* Problem requirements: State, as a bare number, how many lines below contain "Right".

(Keypoint coordinate data)
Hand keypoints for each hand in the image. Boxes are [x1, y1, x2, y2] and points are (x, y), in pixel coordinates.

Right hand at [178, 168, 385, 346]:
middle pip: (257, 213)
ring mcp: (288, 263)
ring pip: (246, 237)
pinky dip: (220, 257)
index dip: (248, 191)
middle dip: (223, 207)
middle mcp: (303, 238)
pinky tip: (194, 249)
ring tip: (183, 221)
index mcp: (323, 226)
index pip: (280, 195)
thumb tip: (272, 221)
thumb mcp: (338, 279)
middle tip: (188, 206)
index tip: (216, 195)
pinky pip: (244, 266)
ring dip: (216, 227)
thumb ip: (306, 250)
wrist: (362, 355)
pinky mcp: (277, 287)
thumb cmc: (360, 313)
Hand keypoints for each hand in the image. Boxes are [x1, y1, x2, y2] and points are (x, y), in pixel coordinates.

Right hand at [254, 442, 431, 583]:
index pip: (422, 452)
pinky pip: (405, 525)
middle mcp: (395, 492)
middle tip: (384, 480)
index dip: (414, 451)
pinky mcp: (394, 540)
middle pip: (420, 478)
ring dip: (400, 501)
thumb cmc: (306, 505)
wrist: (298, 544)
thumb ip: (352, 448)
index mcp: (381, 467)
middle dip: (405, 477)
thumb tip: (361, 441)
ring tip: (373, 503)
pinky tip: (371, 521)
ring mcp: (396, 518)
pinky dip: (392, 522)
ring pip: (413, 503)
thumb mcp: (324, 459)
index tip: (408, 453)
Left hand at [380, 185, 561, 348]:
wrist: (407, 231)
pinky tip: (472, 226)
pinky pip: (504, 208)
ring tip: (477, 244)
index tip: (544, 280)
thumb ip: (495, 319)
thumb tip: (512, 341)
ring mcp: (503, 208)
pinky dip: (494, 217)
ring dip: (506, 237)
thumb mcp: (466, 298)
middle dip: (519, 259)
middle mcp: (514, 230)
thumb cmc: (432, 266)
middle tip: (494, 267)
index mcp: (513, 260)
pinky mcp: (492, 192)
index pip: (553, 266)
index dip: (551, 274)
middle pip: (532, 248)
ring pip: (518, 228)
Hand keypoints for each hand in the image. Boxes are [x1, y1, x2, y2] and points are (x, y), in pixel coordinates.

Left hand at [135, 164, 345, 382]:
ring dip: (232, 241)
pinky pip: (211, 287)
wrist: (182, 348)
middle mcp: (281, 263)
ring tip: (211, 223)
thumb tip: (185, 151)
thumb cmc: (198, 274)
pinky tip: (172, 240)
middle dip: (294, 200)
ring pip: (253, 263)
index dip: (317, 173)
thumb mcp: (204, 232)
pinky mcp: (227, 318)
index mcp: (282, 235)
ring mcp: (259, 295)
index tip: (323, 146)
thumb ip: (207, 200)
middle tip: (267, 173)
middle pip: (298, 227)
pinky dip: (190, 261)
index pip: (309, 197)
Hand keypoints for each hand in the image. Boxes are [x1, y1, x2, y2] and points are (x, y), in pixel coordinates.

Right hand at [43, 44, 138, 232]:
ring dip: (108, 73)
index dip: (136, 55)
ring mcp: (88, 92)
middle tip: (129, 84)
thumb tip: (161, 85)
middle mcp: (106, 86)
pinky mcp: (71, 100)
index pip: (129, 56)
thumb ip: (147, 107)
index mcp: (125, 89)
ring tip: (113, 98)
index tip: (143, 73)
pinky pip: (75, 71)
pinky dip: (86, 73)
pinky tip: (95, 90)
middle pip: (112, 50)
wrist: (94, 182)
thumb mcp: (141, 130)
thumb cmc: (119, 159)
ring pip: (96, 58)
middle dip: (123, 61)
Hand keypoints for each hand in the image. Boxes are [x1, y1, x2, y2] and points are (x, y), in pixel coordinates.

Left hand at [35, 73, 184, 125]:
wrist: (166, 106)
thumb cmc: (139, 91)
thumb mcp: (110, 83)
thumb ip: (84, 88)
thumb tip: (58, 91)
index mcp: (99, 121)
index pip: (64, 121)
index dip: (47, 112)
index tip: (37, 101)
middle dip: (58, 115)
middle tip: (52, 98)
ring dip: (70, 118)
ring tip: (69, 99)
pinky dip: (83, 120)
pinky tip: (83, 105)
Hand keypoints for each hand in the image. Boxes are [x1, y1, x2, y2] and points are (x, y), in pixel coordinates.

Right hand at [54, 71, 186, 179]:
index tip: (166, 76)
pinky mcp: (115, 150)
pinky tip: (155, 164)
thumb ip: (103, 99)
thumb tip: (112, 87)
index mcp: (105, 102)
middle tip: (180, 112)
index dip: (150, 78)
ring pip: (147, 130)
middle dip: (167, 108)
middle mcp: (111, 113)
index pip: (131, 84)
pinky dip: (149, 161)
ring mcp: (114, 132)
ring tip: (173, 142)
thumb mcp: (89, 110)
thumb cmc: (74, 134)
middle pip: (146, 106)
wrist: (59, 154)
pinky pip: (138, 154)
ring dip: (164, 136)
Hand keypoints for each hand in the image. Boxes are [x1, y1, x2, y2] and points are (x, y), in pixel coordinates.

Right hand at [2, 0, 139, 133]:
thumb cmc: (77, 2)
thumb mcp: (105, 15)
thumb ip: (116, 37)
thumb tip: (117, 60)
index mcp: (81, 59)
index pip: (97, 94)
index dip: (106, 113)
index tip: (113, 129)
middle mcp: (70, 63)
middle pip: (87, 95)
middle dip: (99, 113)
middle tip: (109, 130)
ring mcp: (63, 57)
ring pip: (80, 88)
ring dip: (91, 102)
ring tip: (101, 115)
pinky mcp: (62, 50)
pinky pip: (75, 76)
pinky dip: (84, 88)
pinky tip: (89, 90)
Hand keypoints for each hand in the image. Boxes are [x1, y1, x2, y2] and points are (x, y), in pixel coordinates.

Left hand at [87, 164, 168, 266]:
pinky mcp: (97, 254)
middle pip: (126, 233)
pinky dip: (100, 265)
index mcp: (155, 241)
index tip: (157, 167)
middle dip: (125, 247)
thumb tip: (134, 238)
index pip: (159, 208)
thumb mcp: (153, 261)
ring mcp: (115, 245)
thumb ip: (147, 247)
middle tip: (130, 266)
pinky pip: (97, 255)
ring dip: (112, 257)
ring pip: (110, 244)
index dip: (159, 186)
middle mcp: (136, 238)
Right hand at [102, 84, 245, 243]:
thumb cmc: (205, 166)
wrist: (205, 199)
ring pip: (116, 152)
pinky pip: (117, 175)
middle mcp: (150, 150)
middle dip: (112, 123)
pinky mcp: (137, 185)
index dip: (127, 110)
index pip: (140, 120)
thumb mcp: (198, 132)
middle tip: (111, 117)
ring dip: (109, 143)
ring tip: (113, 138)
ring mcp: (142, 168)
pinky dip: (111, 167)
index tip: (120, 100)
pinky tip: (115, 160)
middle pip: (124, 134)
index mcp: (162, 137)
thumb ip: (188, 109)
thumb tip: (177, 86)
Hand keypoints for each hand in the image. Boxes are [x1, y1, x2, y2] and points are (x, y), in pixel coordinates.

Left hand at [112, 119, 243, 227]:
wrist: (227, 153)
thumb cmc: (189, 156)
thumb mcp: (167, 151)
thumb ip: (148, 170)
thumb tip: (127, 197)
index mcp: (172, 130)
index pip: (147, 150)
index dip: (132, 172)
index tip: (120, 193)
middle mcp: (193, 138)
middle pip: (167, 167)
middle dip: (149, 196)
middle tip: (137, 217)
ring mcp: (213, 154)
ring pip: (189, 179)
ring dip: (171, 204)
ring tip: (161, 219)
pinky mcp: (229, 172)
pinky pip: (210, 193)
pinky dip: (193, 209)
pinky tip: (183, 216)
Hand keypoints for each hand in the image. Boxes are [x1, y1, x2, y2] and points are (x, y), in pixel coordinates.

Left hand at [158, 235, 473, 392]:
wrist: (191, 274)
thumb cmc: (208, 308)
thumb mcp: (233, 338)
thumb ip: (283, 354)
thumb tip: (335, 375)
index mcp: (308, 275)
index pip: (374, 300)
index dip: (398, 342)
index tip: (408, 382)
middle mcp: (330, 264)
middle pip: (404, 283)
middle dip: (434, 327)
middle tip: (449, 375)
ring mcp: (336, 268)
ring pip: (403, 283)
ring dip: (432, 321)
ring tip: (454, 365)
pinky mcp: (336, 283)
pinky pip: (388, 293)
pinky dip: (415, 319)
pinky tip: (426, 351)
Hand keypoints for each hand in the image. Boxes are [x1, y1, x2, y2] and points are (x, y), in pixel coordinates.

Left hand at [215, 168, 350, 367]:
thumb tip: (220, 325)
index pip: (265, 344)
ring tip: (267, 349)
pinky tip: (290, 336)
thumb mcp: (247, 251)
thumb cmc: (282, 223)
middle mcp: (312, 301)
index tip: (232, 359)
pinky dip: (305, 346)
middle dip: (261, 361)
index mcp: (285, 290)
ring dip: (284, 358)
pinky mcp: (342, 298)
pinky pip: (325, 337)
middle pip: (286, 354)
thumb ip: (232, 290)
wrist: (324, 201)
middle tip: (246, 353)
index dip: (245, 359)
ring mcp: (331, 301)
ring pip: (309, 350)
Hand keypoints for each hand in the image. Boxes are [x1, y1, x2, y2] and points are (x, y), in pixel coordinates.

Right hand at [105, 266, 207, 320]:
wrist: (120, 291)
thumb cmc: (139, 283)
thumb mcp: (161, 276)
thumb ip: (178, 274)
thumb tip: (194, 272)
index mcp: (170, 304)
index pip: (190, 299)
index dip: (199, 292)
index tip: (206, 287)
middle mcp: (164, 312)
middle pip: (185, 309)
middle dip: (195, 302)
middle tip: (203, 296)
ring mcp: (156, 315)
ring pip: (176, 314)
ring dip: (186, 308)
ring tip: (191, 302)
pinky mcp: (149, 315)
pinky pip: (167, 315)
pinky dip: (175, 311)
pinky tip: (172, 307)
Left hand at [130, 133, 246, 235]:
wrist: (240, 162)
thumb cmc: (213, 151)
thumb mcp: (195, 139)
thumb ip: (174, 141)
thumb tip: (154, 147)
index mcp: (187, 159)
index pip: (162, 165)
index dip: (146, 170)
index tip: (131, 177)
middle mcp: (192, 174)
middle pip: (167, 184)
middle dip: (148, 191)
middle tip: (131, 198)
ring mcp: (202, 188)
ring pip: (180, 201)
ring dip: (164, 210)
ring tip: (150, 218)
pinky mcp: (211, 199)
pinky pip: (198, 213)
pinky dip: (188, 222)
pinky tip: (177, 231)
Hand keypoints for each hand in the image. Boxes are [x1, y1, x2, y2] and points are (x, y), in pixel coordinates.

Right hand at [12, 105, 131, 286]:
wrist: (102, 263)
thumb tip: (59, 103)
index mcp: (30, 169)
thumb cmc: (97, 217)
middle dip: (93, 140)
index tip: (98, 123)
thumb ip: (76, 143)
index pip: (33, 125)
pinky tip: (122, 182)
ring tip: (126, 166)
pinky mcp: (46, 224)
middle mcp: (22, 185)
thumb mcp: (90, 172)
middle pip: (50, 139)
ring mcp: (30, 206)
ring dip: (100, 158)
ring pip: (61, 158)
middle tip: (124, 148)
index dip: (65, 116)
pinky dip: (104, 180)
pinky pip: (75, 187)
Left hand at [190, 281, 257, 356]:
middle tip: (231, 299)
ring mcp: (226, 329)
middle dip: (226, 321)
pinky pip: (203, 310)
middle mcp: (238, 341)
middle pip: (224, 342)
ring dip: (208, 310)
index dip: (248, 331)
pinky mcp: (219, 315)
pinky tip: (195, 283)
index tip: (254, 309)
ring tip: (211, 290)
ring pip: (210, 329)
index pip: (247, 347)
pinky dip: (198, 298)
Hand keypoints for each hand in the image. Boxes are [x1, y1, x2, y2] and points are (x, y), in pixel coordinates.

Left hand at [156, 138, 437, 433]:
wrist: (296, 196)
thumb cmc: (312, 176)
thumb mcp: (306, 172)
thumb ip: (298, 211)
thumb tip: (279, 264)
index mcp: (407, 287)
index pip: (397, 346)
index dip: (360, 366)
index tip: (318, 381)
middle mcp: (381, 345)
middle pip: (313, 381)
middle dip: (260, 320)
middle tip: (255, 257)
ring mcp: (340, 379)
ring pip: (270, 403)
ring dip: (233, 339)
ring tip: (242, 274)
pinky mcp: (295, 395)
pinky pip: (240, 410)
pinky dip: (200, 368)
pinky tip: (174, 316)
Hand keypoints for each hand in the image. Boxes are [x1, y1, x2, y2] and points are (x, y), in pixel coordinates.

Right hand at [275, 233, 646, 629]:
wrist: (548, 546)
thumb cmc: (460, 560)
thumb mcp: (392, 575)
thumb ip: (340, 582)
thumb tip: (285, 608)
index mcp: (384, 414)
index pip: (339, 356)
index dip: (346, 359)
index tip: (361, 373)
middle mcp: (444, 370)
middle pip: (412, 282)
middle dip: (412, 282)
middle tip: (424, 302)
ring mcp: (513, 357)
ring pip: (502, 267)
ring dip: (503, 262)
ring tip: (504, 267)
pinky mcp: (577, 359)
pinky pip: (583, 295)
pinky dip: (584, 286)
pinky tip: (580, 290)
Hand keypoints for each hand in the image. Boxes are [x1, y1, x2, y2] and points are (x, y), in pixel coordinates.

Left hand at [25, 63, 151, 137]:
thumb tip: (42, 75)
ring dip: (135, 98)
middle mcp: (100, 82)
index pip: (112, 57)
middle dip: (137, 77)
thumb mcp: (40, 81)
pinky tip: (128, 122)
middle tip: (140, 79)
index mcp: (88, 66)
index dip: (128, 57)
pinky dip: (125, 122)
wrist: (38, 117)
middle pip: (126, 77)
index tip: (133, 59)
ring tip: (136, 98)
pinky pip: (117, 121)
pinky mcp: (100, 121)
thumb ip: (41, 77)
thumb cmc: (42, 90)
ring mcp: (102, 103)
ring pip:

* Answer to the exercise: 9